Mouna Ayoub, une prisonnière en cage dorée

Couverture du livre La Vérité

Couverture du livre La Vérité

Tour à tour fillette téméraire du Liban des années 60, étudiante parisienne fauchée, ou encore femme d’un milliardaire saoudien, la jet-setteuse la plus célèbre du Moyen-Orient nous conte, dans sa biographie, sa vie tourmentée, ou plutôt ses vies.

D’abord, que les choses soient claires : il ne s’agit pas ici d’une énième plainte d’une femme qui a souffert d’une vie passée et qui souffre toujours de ses conséquences. En effet, Mouna Ayoub souffre de la perte de ses 5 enfants, qu’elle a l’interdiction de revoir depuis son divorce avec son mari saoudien. Mais l’auteur est une femme forte, et elle le reste. On suit pendant 200 pages le parcours de cette femme atypique qui a construit sa fortune d’une manière qui l’est tout autant.

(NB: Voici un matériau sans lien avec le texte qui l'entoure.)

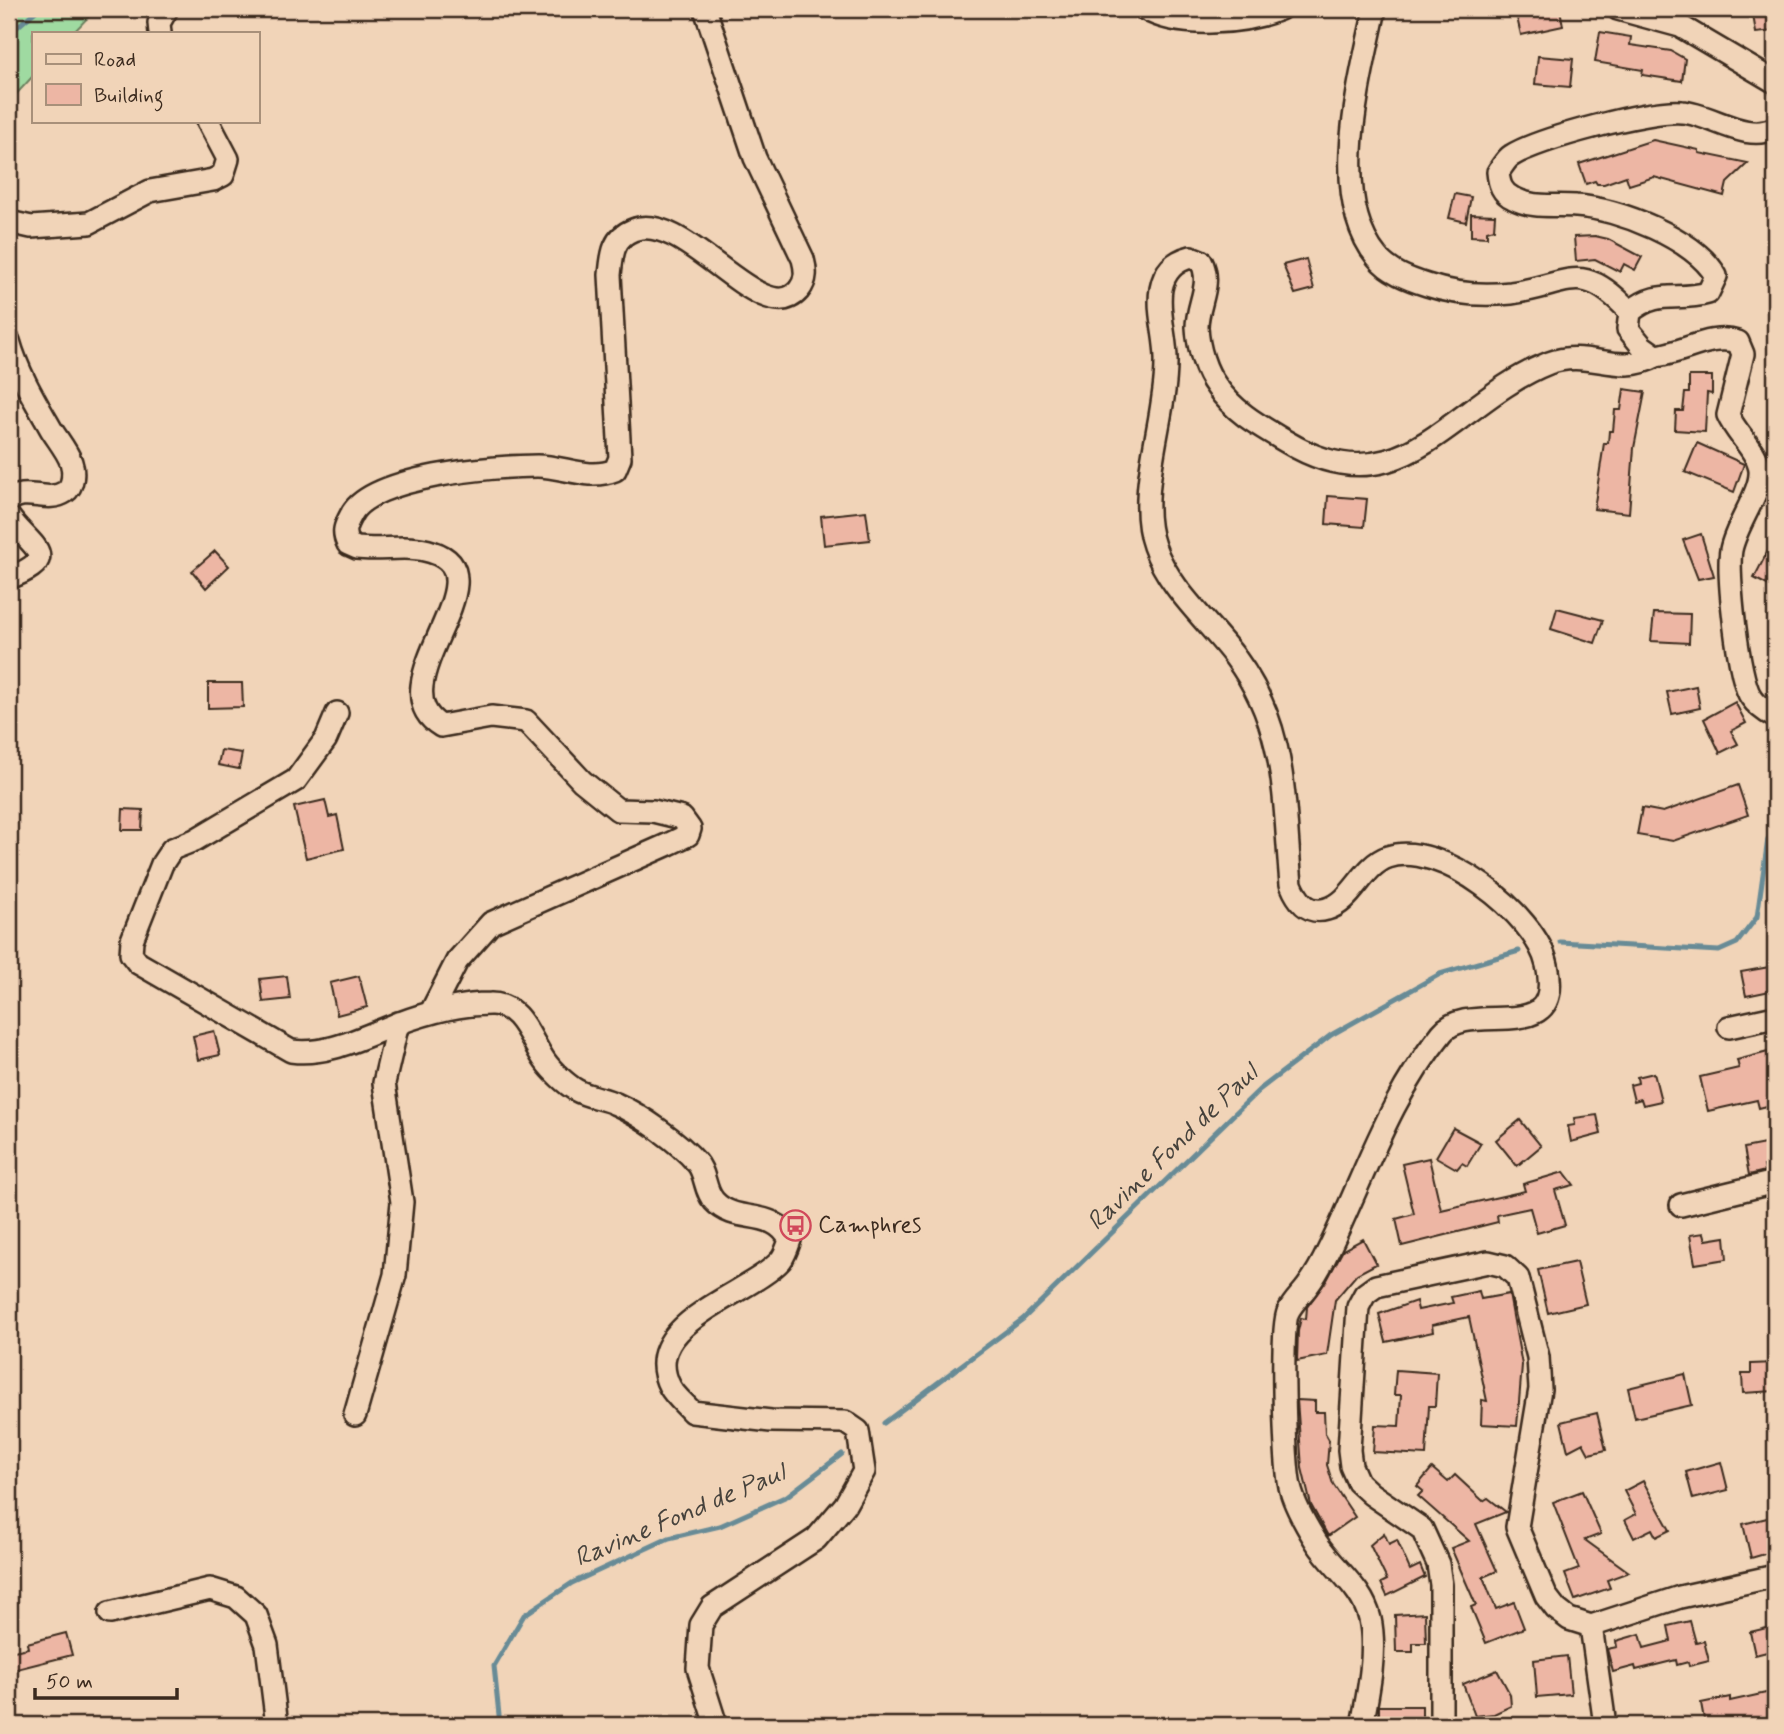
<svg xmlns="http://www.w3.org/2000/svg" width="1784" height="1734" font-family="Mynerve,sans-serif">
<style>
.green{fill:#9fdaa1;stroke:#6d8260;stroke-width:2}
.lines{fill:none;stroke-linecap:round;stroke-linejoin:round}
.stream{stroke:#678b96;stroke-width:5}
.building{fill:#edb6a4;stroke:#3b2a1e;stroke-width:2}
.minor-casing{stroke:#3b2a1e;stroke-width:26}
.minor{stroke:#f1d4b8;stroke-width:21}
.labels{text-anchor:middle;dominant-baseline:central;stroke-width:6;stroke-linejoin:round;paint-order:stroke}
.poi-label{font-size:24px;fill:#3b2a1e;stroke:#f1d4b8;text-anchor:start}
.water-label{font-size:26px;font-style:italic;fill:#46423c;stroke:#f1d4b8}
</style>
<rect width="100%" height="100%" fill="#f1d4b8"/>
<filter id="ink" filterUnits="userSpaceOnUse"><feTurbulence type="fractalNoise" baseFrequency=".0143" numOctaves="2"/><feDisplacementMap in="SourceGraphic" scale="14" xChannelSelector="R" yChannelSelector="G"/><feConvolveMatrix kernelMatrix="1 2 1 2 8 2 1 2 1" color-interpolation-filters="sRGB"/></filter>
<g filter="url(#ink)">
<path class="green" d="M 9,9 L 96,9 L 73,33 L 33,33 L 33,76 L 9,102 Z"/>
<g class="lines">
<g class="stream">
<path d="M 9,34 L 38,9"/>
<path d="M 1560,942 L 1719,951 L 1737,943 L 1757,917 L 1768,839 L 1775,830"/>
<path d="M 884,1423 L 1023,1319 L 1259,1090 L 1331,1035 L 1440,974 L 1519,951"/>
<path d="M 500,1725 L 494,1666 L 524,1615 L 572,1583 L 669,1538 L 720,1526 L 787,1496 L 842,1454"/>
</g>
</g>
<g class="building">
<path d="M 1515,9 L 1560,9 L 1563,26 L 1521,35 Z"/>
<path d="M 1752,9 L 1775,9 L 1775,31 L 1756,33 Z"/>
<path d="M 1600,32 L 1631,37 L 1630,45 L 1671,51 L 1685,59 L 1682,81 L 1642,75 L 1643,70 L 1595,62 Z"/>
<path d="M 1538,56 L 1573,59 L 1570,87 L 1535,84 Z"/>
<path d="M 1653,140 L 1699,150 L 1699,153 L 1748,163 L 1727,183 L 1724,196 L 1654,177 L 1629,185 L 1626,176 L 1604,184 L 1597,184 L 1595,181 L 1586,184 L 1579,164 Z"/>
<path d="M 1455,194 L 1471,197 L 1466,222 L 1449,218 Z"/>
<path d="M 1471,214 L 1495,215 L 1494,229 L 1487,231 L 1487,237 L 1471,236 Z"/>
<path d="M 1595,236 L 1608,239 L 1642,257 L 1635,270 L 1624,264 L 1620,272 L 1595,259 L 1576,261 L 1574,237 Z"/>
<path d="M 1306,259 L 1314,289 L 1295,294 L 1283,265 Z"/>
<path d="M 1689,376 L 1712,376 L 1712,394 L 1707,393 L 1705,432 L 1675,430 L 1676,411 L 1683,411 L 1685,393 L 1689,393 Z"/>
<path d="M 1624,389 L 1645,392 L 1634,448 L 1629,513 L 1594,509 L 1604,443 L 1608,443 L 1609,431 L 1613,431 L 1615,410 L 1621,410 Z"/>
<path d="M 1697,443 L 1744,464 L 1734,492 L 1685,472 Z"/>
<path d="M 1328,496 L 1367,499 L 1364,527 L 1326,524 Z"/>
<path d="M 866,511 L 870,540 L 824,545 L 821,516 Z"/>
<path d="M 1701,534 L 1714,576 L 1698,579 L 1683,540 Z"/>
<path d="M 1775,537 L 1775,589 L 1754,578 Z"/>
<path d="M 215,551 L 229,566 L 206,588 L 192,571 Z"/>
<path d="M 1557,608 L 1603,620 L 1595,643 L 1551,629 Z"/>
<path d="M 1654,613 L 1690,614 L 1689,643 L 1651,641 Z"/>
<path d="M 208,683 L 242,683 L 243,707 L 208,708 Z"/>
<path d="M 1696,686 L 1700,708 L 1672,714 L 1667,692 Z"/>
<path d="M 1735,702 L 1746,723 L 1731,731 L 1738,744 L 1720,753 L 1704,719 Z"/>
<path d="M 221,750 L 242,753 L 239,769 L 218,765 Z"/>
<path d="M 1738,785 L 1748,815 L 1673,841 L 1637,835 L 1642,808 L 1663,812 Z"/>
<path d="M 325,800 L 329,817 L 337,815 L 344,849 L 306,858 L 294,807 Z"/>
<path d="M 123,809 L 143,810 L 142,830 L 122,830 Z"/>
<path d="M 1775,966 L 1775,990 L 1746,996 L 1741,972 Z"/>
<path d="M 287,976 L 290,999 L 263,1002 L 260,979 Z"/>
<path d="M 359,976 L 367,1007 L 337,1015 L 330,983 Z"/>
<path d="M 214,1031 L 220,1055 L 198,1060 L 193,1036 Z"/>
<path d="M 1768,1052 L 1775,1079 L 1775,1104 L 1759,1108 L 1757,1100 L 1708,1111 L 1700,1077 L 1739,1068 L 1737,1060 Z"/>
<path d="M 1654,1073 L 1661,1101 L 1643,1105 L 1641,1099 L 1634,1101 L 1630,1085 L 1638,1083 L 1637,1077 Z"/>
<path d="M 1597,1115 L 1601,1134 L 1571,1142 L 1568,1126 L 1575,1125 L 1574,1118 Z"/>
<path d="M 1520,1120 L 1541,1146 L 1517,1166 L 1496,1140 Z"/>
<path d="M 1453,1128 L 1481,1143 L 1467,1166 L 1462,1163 L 1457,1169 L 1436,1157 Z"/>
<path d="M 1775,1142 L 1775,1163 L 1764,1166 L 1765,1171 L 1749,1175 L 1744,1148 Z"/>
<path d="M 1429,1158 L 1441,1210 L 1525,1191 L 1523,1184 L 1564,1172 L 1574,1185 L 1555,1190 L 1565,1225 L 1537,1233 L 1530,1208 L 1497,1215 L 1498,1222 L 1402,1246 L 1396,1219 L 1414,1214 L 1402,1164 Z"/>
<path d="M 1704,1233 L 1706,1240 L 1725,1237 L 1727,1259 L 1695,1264 L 1690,1235 Z"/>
<path d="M 1363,1239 L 1376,1264 L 1357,1274 L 1335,1300 L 1327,1355 L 1297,1361 L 1298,1331 L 1301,1318 L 1306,1319 L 1307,1307 L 1327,1280 L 1343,1250 Z"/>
<path d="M 1576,1262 L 1586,1304 L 1548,1313 L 1538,1270 Z"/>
<path d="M 1479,1291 L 1481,1299 L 1509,1294 L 1522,1365 L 1517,1426 L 1481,1424 L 1482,1400 L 1487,1401 L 1469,1317 L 1432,1325 L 1433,1332 L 1386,1342 L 1379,1314 L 1416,1301 L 1418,1310 L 1453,1303 L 1451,1297 Z"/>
<path d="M 1775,1363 L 1775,1391 L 1743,1393 L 1742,1374 L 1751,1374 L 1751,1364 Z"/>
<path d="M 1396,1370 L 1437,1373 L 1435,1406 L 1429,1406 L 1426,1455 L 1373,1452 L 1375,1425 L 1399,1426 L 1401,1395 L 1394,1395 Z"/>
<path d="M 1685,1374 L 1692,1405 L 1635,1418 L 1628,1388 Z"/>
<path d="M 1297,1400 L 1315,1401 L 1315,1412 L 1324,1412 L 1325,1433 L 1329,1440 L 1327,1465 L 1333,1484 L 1355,1517 L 1328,1536 L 1311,1505 L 1302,1468 Z"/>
<path d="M 1597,1413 L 1606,1450 L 1589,1454 L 1583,1443 L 1568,1451 L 1561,1422 Z"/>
<path d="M 1721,1462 L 1728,1490 L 1693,1499 L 1686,1472 Z"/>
<path d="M 1432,1468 L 1448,1482 L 1455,1475 L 1483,1501 L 1488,1498 L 1506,1512 L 1476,1524 L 1497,1571 L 1483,1577 L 1496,1609 L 1514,1602 L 1524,1628 L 1486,1643 L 1471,1607 L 1476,1605 L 1451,1548 L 1469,1541 L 1418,1496 L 1423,1491 L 1417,1486 Z"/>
<path d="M 1643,1481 L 1670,1530 L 1656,1537 L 1652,1529 L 1634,1538 L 1625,1520 L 1636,1514 L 1624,1491 Z"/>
<path d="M 1582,1491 L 1601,1534 L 1585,1540 L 1629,1572 L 1607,1580 L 1610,1588 L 1575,1600 L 1565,1574 L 1579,1569 L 1553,1502 Z"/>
<path d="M 1771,1517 L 1775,1551 L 1751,1558 L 1743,1524 Z"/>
<path d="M 1384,1533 L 1389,1544 L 1397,1540 L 1410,1570 L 1420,1565 L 1425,1577 L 1387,1596 L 1381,1583 L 1387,1580 L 1370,1545 Z"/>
<path d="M 1425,1613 L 1426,1643 L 1413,1643 L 1413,1652 L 1396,1652 L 1395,1615 Z"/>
<path d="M 1690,1621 L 1696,1643 L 1704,1641 L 1709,1661 L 1689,1666 L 1688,1662 L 1677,1665 L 1676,1660 L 1636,1670 L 1635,1666 L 1613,1672 L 1607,1649 L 1617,1647 L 1616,1641 L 1640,1634 L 1644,1648 L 1671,1641 L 1668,1626 Z"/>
<path d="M 1775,1626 L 1775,1650 L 1755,1655 L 1750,1632 Z"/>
<path d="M 66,1633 L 72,1655 L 9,1671 L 9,1652 L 28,1648 L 27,1643 Z"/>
<path d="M 1567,1656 L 1571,1694 L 1537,1697 L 1534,1660 Z"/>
<path d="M 1497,1670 L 1510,1694 L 1511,1706 L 1494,1714 L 1475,1716 L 1463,1684 Z"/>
<path d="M 1775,1691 L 1775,1725 L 1705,1725 L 1701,1703 L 1730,1697 L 1730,1701 Z"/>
<rect x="1379" y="1706" width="43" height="19"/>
</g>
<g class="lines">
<defs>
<g id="minor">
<path d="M 1145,9 C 1179,29 1243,24 1280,9"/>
<path d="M 1375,9 C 1361,78 1327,196 1377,257 C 1389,272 1408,279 1427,285 C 1454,294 1482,296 1511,293 C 1570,285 1581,259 1630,312"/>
<path d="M 1618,9 L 1680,26 L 1775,82"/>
<path d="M 160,33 L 159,23 L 167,9"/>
<path d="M 1775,128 C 1745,143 1712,114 1682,112 C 1651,109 1537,139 1511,156 C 1506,159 1502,167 1498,172 C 1499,184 1502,193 1513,198 C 1533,209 1554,204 1576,206 C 1617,208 1696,239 1716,276 L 1708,293 C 1677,302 1658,288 1630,312 L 1628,329 L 1642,346 L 1656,356 C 1684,353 1711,333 1738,342 L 1743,354 L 1728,415 C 1736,434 1757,450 1760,470 C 1762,492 1736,524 1731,550 C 1727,573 1738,679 1751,697 C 1757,706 1766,712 1775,717"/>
<path d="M 9,222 L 31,227 L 89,223 L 150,191 L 213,180 L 223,175 L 228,159 L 208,121"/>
<path d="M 9,341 C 18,373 35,401 51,429 C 57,439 67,451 71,462 C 74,471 74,486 65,492 C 47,504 25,486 9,501"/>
<path d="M 9,517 C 30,547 64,557 9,578"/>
<path d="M 337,713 L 326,739 L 296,780 L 195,840 L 172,849 L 162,864 L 132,940 L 131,954 L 138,963 L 291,1051 C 328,1056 362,1037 397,1024 C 426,1013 459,1004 490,1004 C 521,1003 530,1040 545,1061 C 552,1071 566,1084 576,1090 C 588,1097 604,1098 616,1104 C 641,1115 679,1142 697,1163 C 706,1173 704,1190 714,1201 C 737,1226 772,1206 790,1240 C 788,1246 785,1255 781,1260 C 750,1295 637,1323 670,1387 C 675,1396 685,1404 692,1412 L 771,1421 L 845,1422 L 858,1431 L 864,1471 L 845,1505 L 816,1539 L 712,1607 L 701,1625 L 698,1668 L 716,1725"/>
<path d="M 431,1012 L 457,961 L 491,923 L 669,844 L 688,835 L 690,829 L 682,818 L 653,811 L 618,810 L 582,781 L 526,721 L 491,717 L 441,726 C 374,686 508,576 432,552 C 410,544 381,551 357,548 L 348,544 C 342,532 345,526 351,515 C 370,476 495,466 537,466 C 564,466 588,481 615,470 L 620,458 L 610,275 C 612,256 612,238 633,230 C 685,209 762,333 799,290 C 807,280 806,270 803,259 L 755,158 L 705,9"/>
<path d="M 1729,1027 L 1775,1017"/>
<path d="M 1681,1205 L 1775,1182"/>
<path d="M 355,1415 L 395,1275 L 402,1202 L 384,1083 L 398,1023"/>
<path d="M 110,1613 L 210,1589 L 236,1597 L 256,1615 L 267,1645 L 277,1725"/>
<path d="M 1591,1626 L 1605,1725"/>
<path d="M 1362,1725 C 1368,1694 1377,1651 1370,1619 C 1363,1588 1334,1569 1317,1543 C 1307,1527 1294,1505 1290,1487 C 1285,1463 1280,1330 1288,1312 C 1293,1302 1301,1295 1307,1287 C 1316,1275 1323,1262 1329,1249 C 1366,1173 1388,1100 1442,1033 C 1470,998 1566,1050 1547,965 C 1536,914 1439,839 1388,857 C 1362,866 1353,902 1327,909 C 1307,915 1297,899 1291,884 C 1283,799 1288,728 1235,657 C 1208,621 1169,589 1154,546 C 1135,493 1166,420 1166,363 C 1167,339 1157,313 1161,289 C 1164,272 1174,261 1191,257 L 1201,261 C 1213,284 1197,304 1197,327 C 1198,348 1205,371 1217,387 C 1235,413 1260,426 1287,442 C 1403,512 1452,401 1549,363 C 1589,348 1618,377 1656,356"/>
<path d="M 1441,1725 L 1441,1585 L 1438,1564 L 1422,1529 L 1371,1494 L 1358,1482 L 1351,1466 L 1349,1450 L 1358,1307 L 1365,1294 L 1376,1286 L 1488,1262 L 1505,1266 L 1518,1278 L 1538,1357 L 1540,1389 L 1517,1527 L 1546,1596 L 1556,1609 L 1569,1619 L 1591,1626 L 1680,1597 L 1775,1576"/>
</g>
</defs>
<use href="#minor" class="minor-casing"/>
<use href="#minor" class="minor"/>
</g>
</g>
<defs>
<symbol id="bus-ring" viewBox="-11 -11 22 22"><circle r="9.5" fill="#f1d4b8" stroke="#d1495b" stroke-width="1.5"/><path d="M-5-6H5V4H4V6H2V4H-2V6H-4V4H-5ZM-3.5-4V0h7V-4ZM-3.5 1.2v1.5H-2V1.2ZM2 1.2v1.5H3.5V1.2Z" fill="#d1495b"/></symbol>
</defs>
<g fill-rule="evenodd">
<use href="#bus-ring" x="778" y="1208" width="35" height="35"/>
</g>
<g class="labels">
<g class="poi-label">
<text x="818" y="1225">Camphres</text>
</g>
<g class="water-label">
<text transform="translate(1173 1148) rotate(-44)">Ravine Fond de Paul</text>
<text transform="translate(680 1516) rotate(-23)">Ravine Fond de Paul</text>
</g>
</g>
<rect width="1784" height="1734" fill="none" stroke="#f1d4b8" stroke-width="35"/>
<rect x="18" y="18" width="1749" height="1699" fill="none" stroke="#3b2a1e" stroke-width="2.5" filter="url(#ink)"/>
<rect x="32" y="32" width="228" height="91" fill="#f1d4b8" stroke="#a8907a" stroke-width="2"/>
<rect x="46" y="54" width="35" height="10" fill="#f1d4b8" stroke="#a8907a" stroke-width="2"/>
<text x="94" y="66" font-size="21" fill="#3b2a1e">Road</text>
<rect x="46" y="84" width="35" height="21" fill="#edb6a4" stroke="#a8907a" stroke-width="2"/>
<text x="94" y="102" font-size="21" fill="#3b2a1e">Building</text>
<path d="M35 1688v10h142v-10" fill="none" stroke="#3b2a1e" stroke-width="3.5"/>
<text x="46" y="1688" font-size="21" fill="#3b2a1e" stroke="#f1d4b8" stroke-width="5" paint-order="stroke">50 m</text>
</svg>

Une femme à multiples visages
Dans ce livre, on apprend que derrière la personne forte se cache une petite fille haïssant son père élevée dans la plus pure tradition catholique parmi les orangers du Liban. Une belle jeune fille en fleur partie vivre ses rêves dans un Paris luxueux. Et enfin une convertie par amour qui se retrouve dans les plus belles villas de Riyad. On en apprend plus sur elle : elle aime la mode, les belles choses en général. Elle est tantôt drôle lorsqu’elle se retrouve dans des situations incongrues, tantôt inquiète lorsqu’elle fait face à la maladie de ses enfants. Mais toujours admirable de courage et aussi d’entêtement face aux interdits de la religion.

Une relation tourmentée
La partie la plus conséquente de son livre, c’est d’ailleurs son mariage avec Nasser Al-Rashid. La vie qu’elle a construite avec ce proche de la famille royale saoudienne et qu’elle a décidée d’abandonner. Cette histoire d’amour mais aussi de tourment l’a construite, façonnée et détruite à la fois. On suit son récit avec attrait, on se demande jusqu’à quand leur union durera. On a de la compassion pour Mouna, on en veut à son mari. Finalement, ça tombe : le divorce.

La liberté à quel prix?
On sent tout de même un soulagement pour celle qui a réussi à se libérer de ses chaînes, mais le revers de la médaille est bien là : une mauvaise réputation à vie dans tout le Moyen-Orient. En effet, le richissime ex-mari est influent, et l’interdiction formelle de revoir leurs enfants, ses enfants. C’est finalement un combat que mène Mouna Ayoub à travers ce qu’elle écrit, un combat auquel on peut prendre part en lisant cette excellente biographie qui nous livre les blessures secrètes d’une femme de caractère.